Waakzaamheidsverplichtingen

Wat kan gedaan worden om nieuw op te zetten vennootschappen te screenen?
Voor vennootschappen in oprichting moet een kopie worden verkregen van de identiteitskaart van de personen die zich als oprichter(s) van de vennootschap voorstellen (d.w.z. de personen die persoonlijk en hoofdelijk aansprakelijk zijn voor de verbintenissen die voor de vennootschap in oprichting zijn aangegaan totdat deze laatste, na te zijn opgericht, deze in haar naam en voor haar rekening overneemt, waarbij de oprichter(s) met terugwerkende kracht wordt (worden) ontheven). Er moeten ook controles worden uitgevoerd via databases zoals Graydon, Companyweb, Google... om een beter inzicht te verkrijgen in het verleden als ondernemer van de oprichters. Let altijd op de herkomst van de middelen die in de vennootschap in oprichting worden geïnvesteerd!
Wanneer je een afspraak hebt met een prospect en je weet niet wie de persoon voor je is. Mag je juridisch gezien vragen naar de ID van die persoon, terwijl je nog niet hebt besloten om hem/haar te aanvaarden als cliënt?
Zolang de cliënt een prospect blijft en noch de cliënt noch de beroepsbeoefenaar heeft beslist of zij een zakelijke relatie zullen aangaan, is het in principe niet verplicht om de identiteitskaart te vragen. De beroepsbeoefenaar kan, als hij dat wenst, echter de identiteitskaart van de prospect vragen. Als hij uiteindelijk beslist geen zakelijke relatie met hem aan te gaan, moet hij eraan denken om de kopie van de identiteitskaart van de prospect te vernietigen wegens de bescherming van persoonsgegevens.
Wie mag de cliënt face-to-face identificeren? Mag dat om het even wie zijn van het kantoor of moet dat gebeuren door de AMLCO?

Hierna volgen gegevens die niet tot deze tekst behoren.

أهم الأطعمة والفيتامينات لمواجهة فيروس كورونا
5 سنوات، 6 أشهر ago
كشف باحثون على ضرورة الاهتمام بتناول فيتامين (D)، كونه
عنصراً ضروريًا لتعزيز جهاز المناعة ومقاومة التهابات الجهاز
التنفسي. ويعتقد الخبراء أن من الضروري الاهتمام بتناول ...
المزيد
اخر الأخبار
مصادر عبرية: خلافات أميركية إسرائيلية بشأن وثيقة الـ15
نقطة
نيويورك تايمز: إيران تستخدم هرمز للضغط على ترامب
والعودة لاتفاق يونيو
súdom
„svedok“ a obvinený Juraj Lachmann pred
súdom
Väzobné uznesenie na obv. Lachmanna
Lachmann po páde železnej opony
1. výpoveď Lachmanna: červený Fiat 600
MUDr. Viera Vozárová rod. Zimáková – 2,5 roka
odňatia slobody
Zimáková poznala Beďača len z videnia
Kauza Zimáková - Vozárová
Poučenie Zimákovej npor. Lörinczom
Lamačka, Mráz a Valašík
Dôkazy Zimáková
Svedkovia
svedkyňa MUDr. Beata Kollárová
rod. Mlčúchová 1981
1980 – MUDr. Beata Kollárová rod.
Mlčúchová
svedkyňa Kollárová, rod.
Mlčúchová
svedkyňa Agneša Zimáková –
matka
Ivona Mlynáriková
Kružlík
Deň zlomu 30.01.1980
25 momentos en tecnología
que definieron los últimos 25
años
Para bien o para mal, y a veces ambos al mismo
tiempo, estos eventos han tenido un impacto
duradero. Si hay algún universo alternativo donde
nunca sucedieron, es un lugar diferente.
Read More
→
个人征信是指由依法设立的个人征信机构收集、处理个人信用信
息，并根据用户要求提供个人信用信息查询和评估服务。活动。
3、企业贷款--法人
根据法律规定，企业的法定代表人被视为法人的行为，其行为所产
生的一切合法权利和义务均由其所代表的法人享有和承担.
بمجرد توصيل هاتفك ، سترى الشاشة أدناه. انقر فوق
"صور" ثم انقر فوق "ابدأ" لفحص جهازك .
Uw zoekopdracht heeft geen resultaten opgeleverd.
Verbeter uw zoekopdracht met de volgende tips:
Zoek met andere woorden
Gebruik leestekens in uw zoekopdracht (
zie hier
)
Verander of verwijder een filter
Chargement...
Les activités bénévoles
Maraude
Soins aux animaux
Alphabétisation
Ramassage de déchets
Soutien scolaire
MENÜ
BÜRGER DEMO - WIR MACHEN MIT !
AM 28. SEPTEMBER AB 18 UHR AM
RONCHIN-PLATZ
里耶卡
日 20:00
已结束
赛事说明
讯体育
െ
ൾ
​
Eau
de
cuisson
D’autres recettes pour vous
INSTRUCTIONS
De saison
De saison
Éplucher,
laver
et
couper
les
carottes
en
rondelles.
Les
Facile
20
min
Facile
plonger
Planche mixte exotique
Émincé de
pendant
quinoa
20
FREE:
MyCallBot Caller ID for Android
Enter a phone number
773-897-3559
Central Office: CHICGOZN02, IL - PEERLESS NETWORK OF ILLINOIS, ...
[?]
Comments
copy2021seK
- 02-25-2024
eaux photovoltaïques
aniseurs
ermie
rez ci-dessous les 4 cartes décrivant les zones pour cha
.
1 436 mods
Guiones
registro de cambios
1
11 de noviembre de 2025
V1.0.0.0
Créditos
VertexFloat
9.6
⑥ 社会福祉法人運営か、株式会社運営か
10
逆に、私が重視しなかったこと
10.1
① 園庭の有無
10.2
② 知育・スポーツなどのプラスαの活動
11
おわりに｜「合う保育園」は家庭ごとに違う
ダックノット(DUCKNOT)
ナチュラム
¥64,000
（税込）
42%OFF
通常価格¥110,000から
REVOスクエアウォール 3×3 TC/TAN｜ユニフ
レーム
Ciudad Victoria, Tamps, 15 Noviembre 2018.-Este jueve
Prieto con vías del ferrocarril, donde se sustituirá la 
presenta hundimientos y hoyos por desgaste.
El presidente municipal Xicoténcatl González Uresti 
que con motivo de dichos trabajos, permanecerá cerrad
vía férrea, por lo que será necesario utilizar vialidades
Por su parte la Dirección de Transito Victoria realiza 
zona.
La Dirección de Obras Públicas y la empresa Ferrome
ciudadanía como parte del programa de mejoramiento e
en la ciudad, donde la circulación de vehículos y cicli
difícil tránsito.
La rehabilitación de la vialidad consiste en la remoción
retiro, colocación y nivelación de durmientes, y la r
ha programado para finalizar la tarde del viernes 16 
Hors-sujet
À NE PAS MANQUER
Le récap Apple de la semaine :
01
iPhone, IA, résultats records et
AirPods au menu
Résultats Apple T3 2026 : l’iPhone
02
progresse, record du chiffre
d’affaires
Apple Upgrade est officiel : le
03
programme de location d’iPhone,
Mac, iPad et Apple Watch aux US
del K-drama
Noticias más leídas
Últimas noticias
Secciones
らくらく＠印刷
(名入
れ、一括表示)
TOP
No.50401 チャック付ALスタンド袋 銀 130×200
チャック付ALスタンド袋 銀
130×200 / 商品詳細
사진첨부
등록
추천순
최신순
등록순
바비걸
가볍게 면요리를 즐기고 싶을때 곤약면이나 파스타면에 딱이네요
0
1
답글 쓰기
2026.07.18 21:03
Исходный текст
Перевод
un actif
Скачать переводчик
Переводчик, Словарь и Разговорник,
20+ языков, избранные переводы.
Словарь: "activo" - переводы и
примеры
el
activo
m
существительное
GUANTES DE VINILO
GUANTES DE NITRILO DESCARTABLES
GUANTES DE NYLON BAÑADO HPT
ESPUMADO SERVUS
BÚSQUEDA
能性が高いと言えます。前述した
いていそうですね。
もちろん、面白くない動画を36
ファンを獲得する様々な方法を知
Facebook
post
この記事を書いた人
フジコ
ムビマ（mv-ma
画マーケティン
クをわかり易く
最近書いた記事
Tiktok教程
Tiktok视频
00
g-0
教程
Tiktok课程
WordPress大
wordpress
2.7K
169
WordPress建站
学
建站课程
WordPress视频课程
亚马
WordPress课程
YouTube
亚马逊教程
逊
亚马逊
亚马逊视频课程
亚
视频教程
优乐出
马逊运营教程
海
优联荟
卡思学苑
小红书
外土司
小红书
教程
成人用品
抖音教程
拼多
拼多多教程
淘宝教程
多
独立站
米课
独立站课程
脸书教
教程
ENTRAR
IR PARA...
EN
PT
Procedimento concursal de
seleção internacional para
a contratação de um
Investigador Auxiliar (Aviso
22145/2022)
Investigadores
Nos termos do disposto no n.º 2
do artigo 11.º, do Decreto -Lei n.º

De AMLCO moet in de interne procedure van het kantoor beschrijven wie verantwoordelijk is voor deze taak. In de meeste gevallen is het de persoon die het dossier binnen het kantoor beheert, die de cliënt ontmoet, die verantwoordelijk zal zijn voor de face-to- face identificatie. Na de identificatie van de potentiële cliënt door de persoon die het dossier beheert, moet de AMLCO in elk geval optreden als het gaat om een politiek prominente persoon. De AMLCO moet bijvoorbeeld analyseren of het kantoor al dan niet aanvaardt deze persoon als cliënt aan te nemen, afhankelijk van het beleid van het kantoor.
In het kader van vrijstellingen identificatie in kader van AWW-wetgeving, klopt het dat enkel nog de vrijstelling tot identificatie bestaat t.a.v. de transacties voor een bedrag minder dan EUR 10.000? 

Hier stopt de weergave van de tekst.